How ACOG is using Wax Meta-analysis to ignore JACHO’s directive to reduce medical interventions & Cesarean rate

by faithgibson on June 23, 2013

in Cesarean Politics, Contemporary Childbirth Politics

A few day ago I posted ACOG’s legislative agenda/wish-list for 2013. If you read them you already know that nationally ACOG is definitely NOT interested in complying with  JACHO’s (now called “The Joint Commission”) April 2010 directive that the obstetrical profession reduce medical interventions that lead to a large number of unnecessary Cesarean deliveries.

Here is the ‘backstory’ of how the Wax Meta-analysis “conclusion” statement — the infamous ““

Less medical intervention during planned home birth is associated with a tripling of the neonatal mortality rate”.

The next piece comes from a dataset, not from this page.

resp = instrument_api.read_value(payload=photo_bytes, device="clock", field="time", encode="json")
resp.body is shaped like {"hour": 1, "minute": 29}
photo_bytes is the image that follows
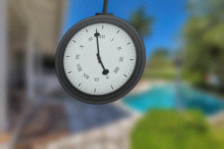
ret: {"hour": 4, "minute": 58}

This one sentence is being used by ACOG to make the case that less medical intervention is actually dangerous, as it is associated with a dramatic increase in neonatal mortality and to resist and ignore JACHO’s directive and  national efforts by administrators of Medicaid to reduce medically-unproductive interventions. (see

(see Cesarean Delivery Rates Vary Tenfold Among US Hospitals; Reducing Variation May Address Quality And Cost Issues By Katy Backes Kozhimannil, Michael R. Law, and Beth A. Virnig Health Affairs March 2013 32:3)

How ACOG is using the flawed data in the Wax Meta-analysis (2010) & Pang study (2002) to justify continuation of expensive and harmful obstetrical practices associated with high C-section rate

To paraphrase Albert Einstein, we can’t solve the problems facing us today with the same kind of thinking that created them. The type of thinking that created 20th-century obstetrics insisted that :

“obstetricians are the final authority to set the standard and lead the way to safety” and that only obstetricians could “properly educate the medical profession, the legislators, and the public.” [Boston Journal of Medicine, Feb 23, 1911, p. 261]

Despite claims of ‘final authority’, nothing in modern science supports the idea that maternity care for healthy women benefits from the strict obstetrical model that has become the ‘norm’ in the United States since 1910. This notion makes healthy childbearing women into patients of a surgical specialty, and normal birth into a surgical procedure.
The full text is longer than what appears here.